En fin de compte, je ne prépare pas une conférence mais un véritable concert. Habituellement, en conférence, j’improvise autours de mon thème, d’un thème que je suis supposé maitriser. Je brode, je développe, j’organise le temps, je prends des raccourcis pour mieux m’attarder plus loin, j’adapte le tout à l’attention des auditeurs et de ma propre humeur, bref, je fais à ma manière. Ici, en revanche, je suis au service d’un texte qui n’est pas de moi, et plus précisément, je me mets au service d’une partition de musique ! C’est à travers la bonne exécution de la partition que devraient apparaître tous les sens. Plus je travaille, plus je me laisse porter par la musicalité de l’ensemble, et à chaque nouvelle lecture, dans la solitude des répétions, m’apparaissent des maladresses ou approximations dans la traduction sur laquelle je travaille… Et je corrige, intuitivement, des erreurs de ponctuation, ou d’organisation de la phrase. Ce qui était souvent compris comme discours sur rien, c’est à dire vide de sens, comme pour dire   “je ne dis rien mais j’occupe le temps”, s’impose à moi comme un véritable discours sur l’idée de rien, ce rien étant chargé de sens, touchant à une philosophie : quelque chose vers quoi John Cage tend et qu’il veut nous faire ressentir. Un discours sur le minimal, sur la pauvreté telle que certains ordres monastiques peuvent l’envisager. Et tout cet ensemble, sans prétention, discrètement proposé, avec humour et légèreté.

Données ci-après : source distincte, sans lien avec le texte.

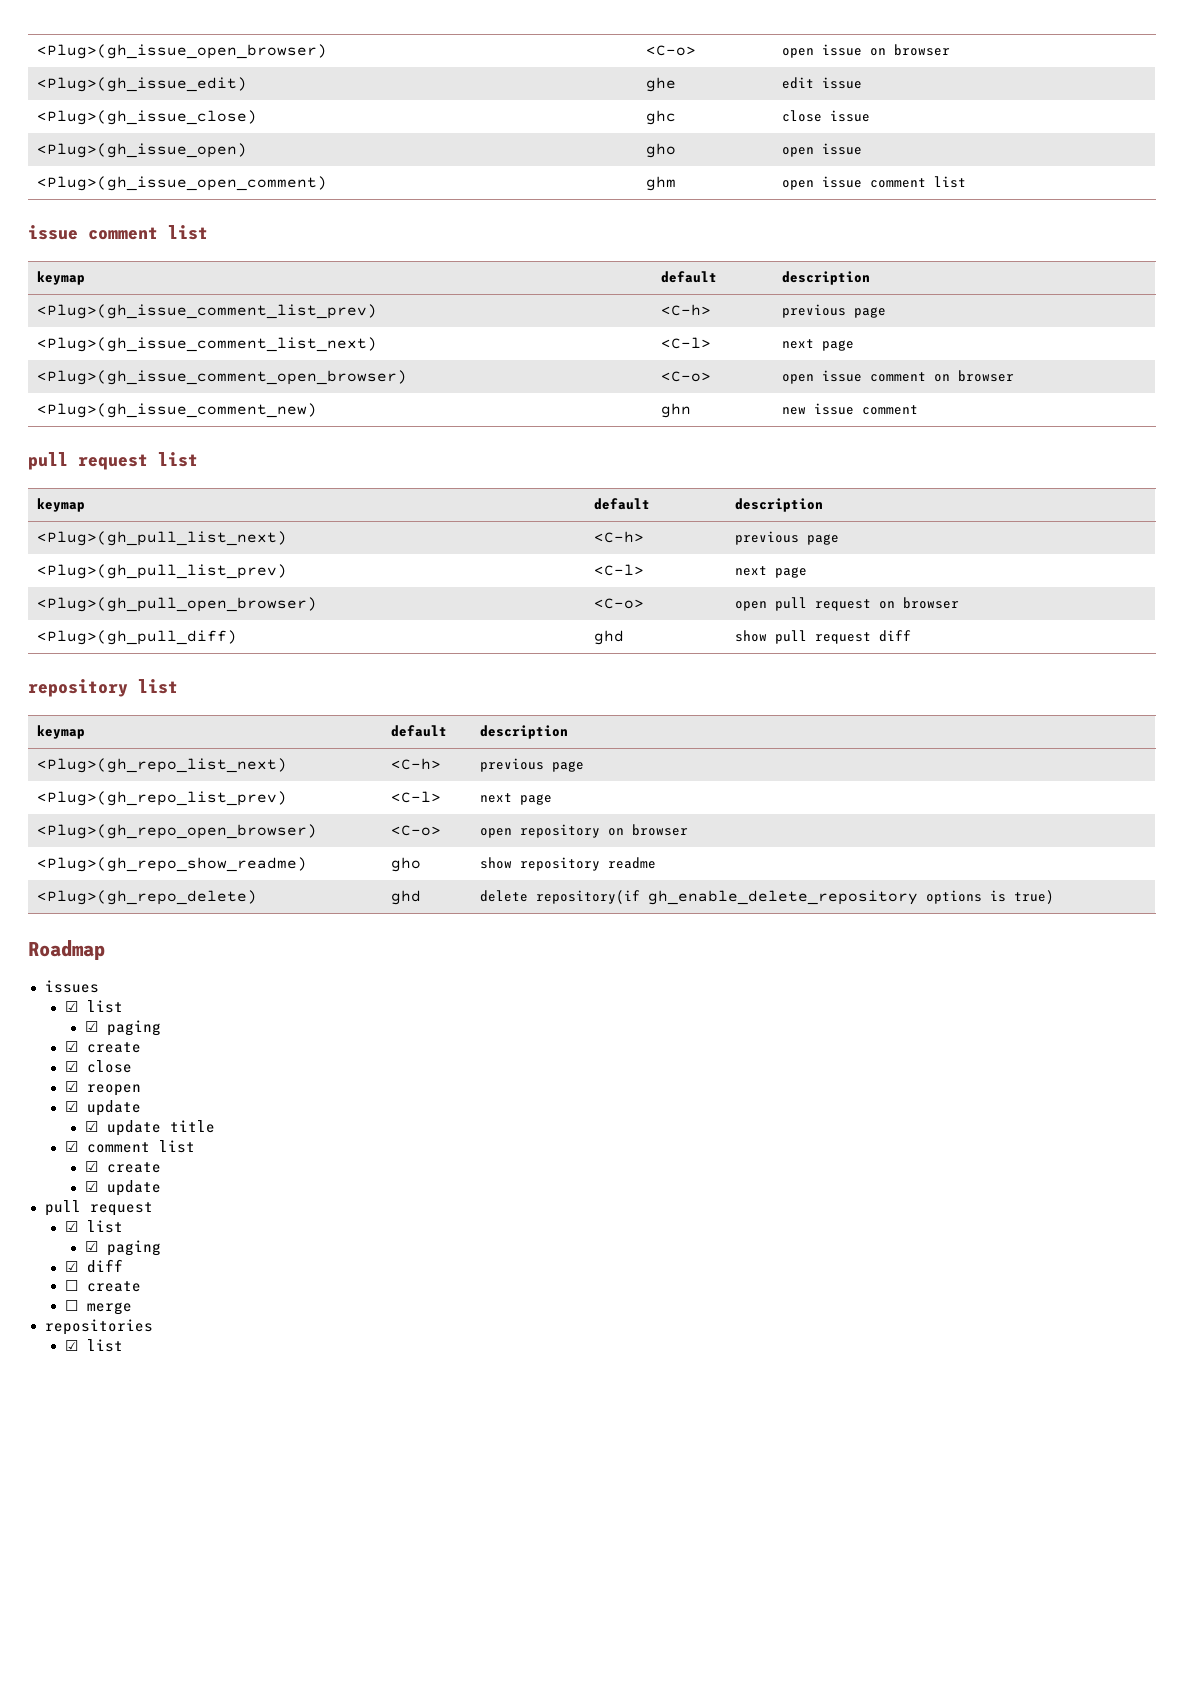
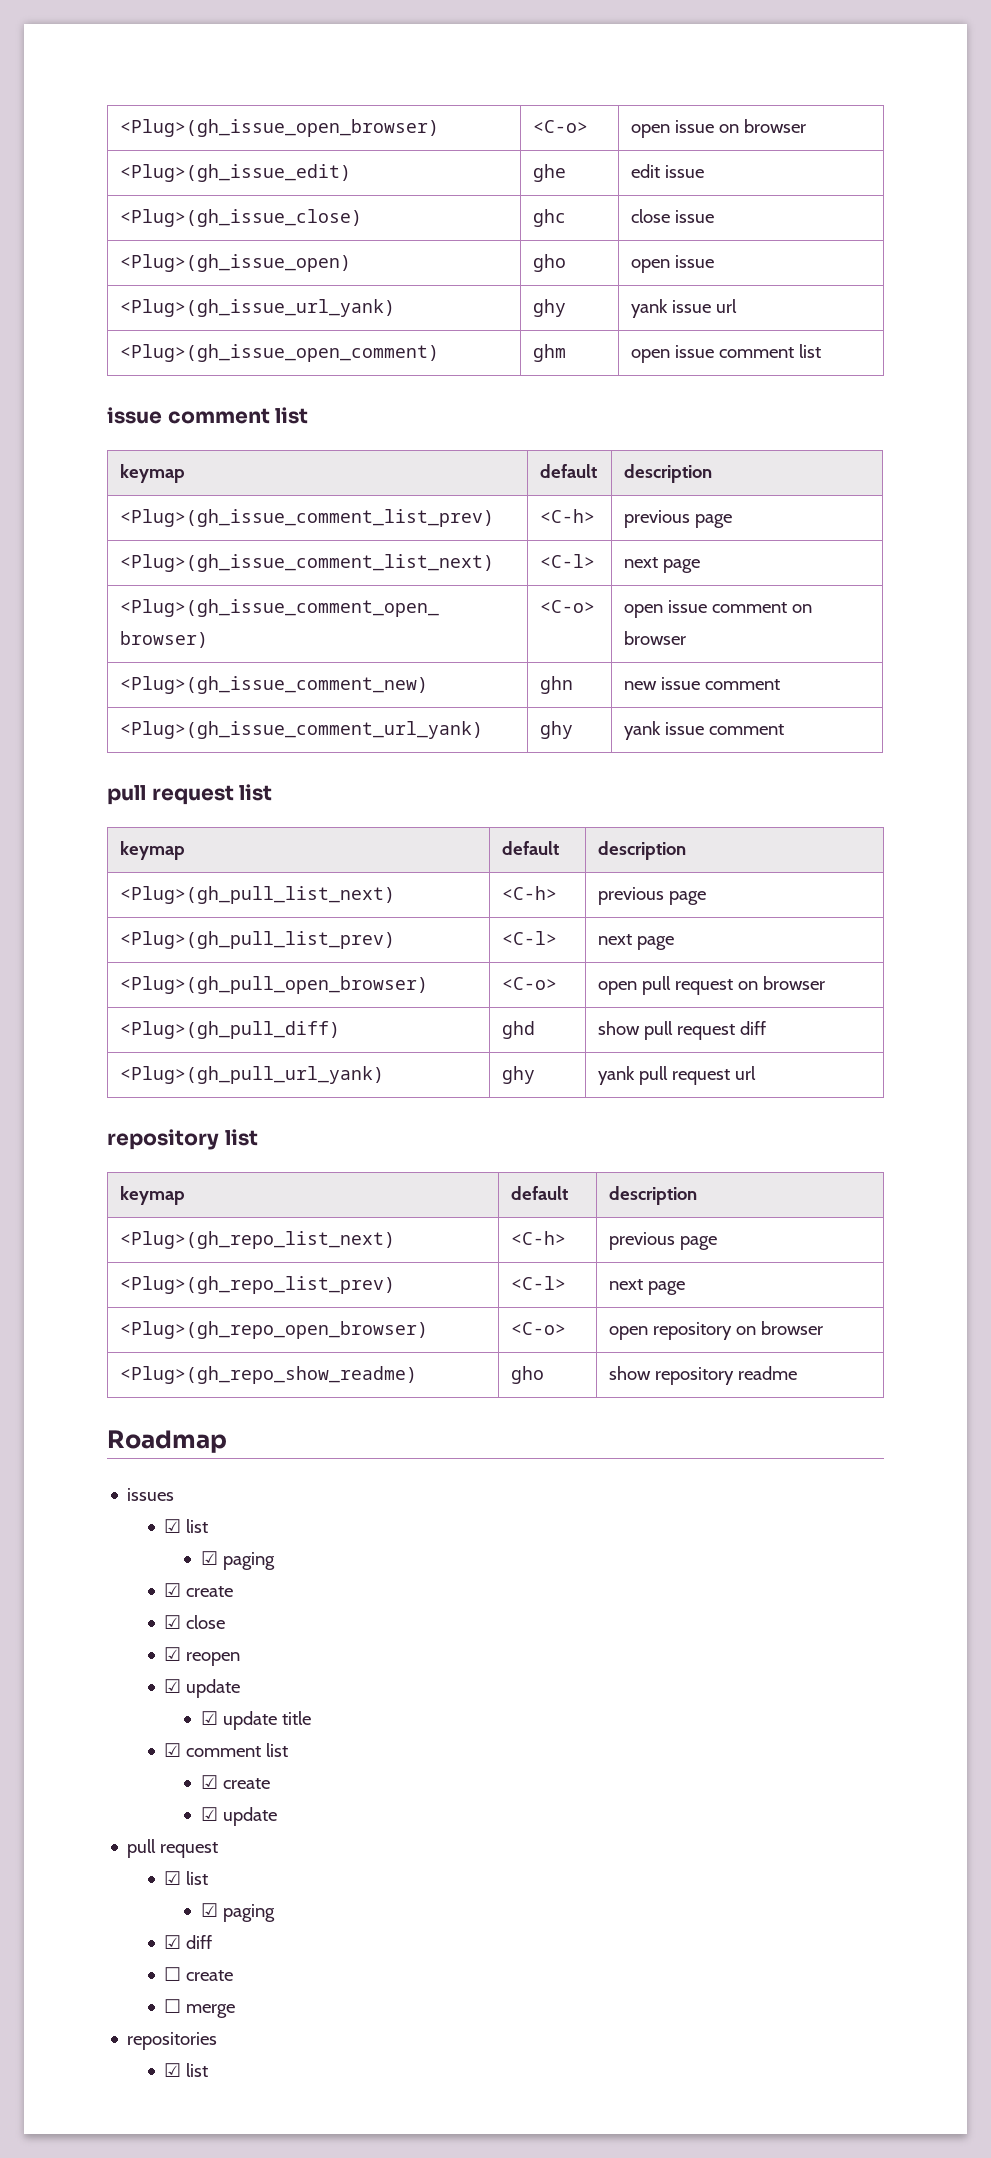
(863, 149) none -> [120,299,396,317] [533,299,567,317] [631,299,738,318] // <Plug>(gh_issue_url_yank) | ghy | yank issue url
(919, 410) none -> [120,721,484,739] [540,721,574,739] [624,721,785,740] // <Plug>(gh_issue_comment_url_yank) | ghy | yank issue comment
(912, 636) none -> [120,1066,385,1084] [502,1066,536,1084] [598,1066,757,1085] // <Plug>(gh_pull_url_yank) | ghy | yank pull request url
[37,890,258,905] [391,890,422,905] [480,890,1055,905] // <Plug>(gh_repo_delete) | ghd | delete repository(if gh_enable_delete_repository options is true) -> (798, 1373) none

Dois-je rester immobile pendant quarante minutes et donner l’impression que je lis un texte ? (Le titre original en anglais est “Lecture on nothing”). Dois-je adopter un jeu de scène, ou simplement les gestes qui portent la musique et marquent le tempo par exemple ? Je constate que, depuis quelques jours, je marque mon tempo avec le pied, ce qui me permet d’asseoir davantage ma diction et de maîtriser mon débit vocal. Si je fais des gestes, aussi minimalistes soient-ils, seront-il au service du sens ou de la musique ? Je décide d’esquisser une simple battue de la mesure à quatre temps, juste pour m’aider à tenir mon tempo, surtout au début de la pièce, mais aussi pour placer d’emblée mes auditeurs dans une situation d’écoute musicale. Et je décide que je ne ferais pas de gestes anecdotiques qui mimeraient ce qui est dit… Je me l’interdis… sauf… Sauf que j’ai remarqué que les gens rient lorsque le texte dit : « …j’ai même vu un cardinal… » John Cage dit avoir vu des merles s’envoler et survoler, avoir entendu un Pic vert, et même avoir vu un cardinal. Ce cardinal est un oiseau ! pas un prélat… Aussi, à cet endroit, je m’autorise un geste qui m’aide à rectifier le sens… j’aurais recours à ce type de gestes deux ou trois fois au cours d’une exécution de la pièce. Et je ne m’interdirais pas de garder mon tempo au pied, discrètement, surtout si j’en sens le besoin, comme n’importe quel instrumentiste. Enfin, pas d’accessoires, si ce n’est le verre d’eau et la petite bouteille du conférencier. Pas de micro si possible, je veux jouer la carte “musique vocale” ou encore “musique de chambre”, et dans les deux cas, il n’est pas habituel d’utiliser un micro et de se faire amplifier. Le “Discours sur rien” ne s’accorde pas aux grandes salles, c’est une pièce plutôt intimiste, écrite pour des publics restreints… disons… je la sens comme cela.

Tout viendra si je suis honnête avec la partition.

 

Je ne sais plus si je dois m’autoriser à être moi, ou si je dois être John Cage. Suis-je une sorte de remplaçant, parce que le maître n’est plus là ? Qui dois-je jouer, moi et ma lecture de cette œuvre, ou Cage, en essayant de me rapprocher le plus possible de la manière qu’il avait, lui, de dire le texte ? Difficile question du positionnement : interprète ? exécutant ? Puis-je exister ? Dois-je lutter pour apparaître ? Dois-je au contraire disparaître ? Me dissimuler derrière l’œuvre ?  Avoir l’air de dire « ce n’est pas moi qui le dit… c’est lui ! »

La solution, m’apparaît lentement, graduellement, au fil du travail. Si la pièce, dans sa musicalité, et bien servie, alors toutes ces questions, progressivement, passeront au second plan, les auditeurs se trouvant dans l’œuvre elle-même, et non “face à elle”.